▸ **Data listing**

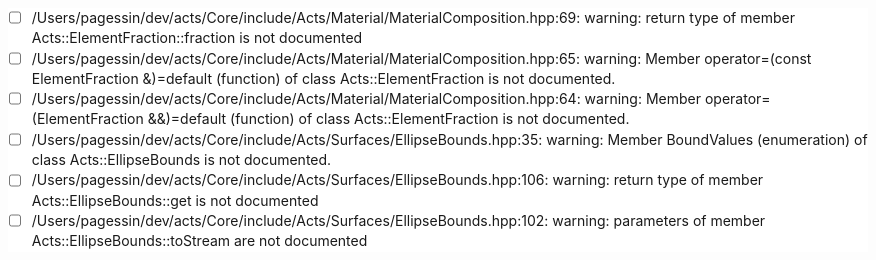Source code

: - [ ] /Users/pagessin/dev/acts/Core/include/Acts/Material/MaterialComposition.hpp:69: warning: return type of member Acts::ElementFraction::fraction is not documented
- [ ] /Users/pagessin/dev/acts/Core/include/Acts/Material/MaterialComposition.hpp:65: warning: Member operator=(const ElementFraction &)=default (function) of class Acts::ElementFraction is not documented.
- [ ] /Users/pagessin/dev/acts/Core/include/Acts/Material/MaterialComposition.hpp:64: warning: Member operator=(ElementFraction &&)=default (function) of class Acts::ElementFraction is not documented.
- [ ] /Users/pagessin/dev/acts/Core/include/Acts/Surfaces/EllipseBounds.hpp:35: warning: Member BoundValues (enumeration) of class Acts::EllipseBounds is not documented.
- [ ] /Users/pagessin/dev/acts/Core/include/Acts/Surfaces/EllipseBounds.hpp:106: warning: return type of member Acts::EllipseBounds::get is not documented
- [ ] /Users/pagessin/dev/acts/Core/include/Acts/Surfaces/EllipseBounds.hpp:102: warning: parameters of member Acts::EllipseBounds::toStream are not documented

▸ **Exercise description**
Return the entries verbatim, pictures excluded.

▸ **Task result**
Source code

: - [ ] /Users/pagessin/dev/acts/Core/include/Acts/Material/MaterialComposition.hpp:69: warning: return type of member Acts::ElementFraction::fraction is not documented
- [ ] /Users/pagessin/dev/acts/Core/include/Acts/Material/MaterialComposition.hpp:65: warning: Member operator=(const ElementFraction &)=default (function) of class Acts::ElementFraction is not documented.
- [ ] /Users/pagessin/dev/acts/Core/include/Acts/Material/MaterialComposition.hpp:64: warning: Member operator=(ElementFraction &&)=default (function) of class Acts::ElementFraction is not documented.
- [ ] /Users/pagessin/dev/acts/Core/include/Acts/Surfaces/EllipseBounds.hpp:35: warning: Member BoundValues (enumeration) of class Acts::EllipseBounds is not documented.
- [ ] /Users/pagessin/dev/acts/Core/include/Acts/Surfaces/EllipseBounds.hpp:106: warning: return type of member Acts::EllipseBounds::get is not documented
- [ ] /Users/pagessin/dev/acts/Core/include/Acts/Surfaces/EllipseBounds.hpp:102: warning: parameters of member Acts::EllipseBounds::toStream are not documented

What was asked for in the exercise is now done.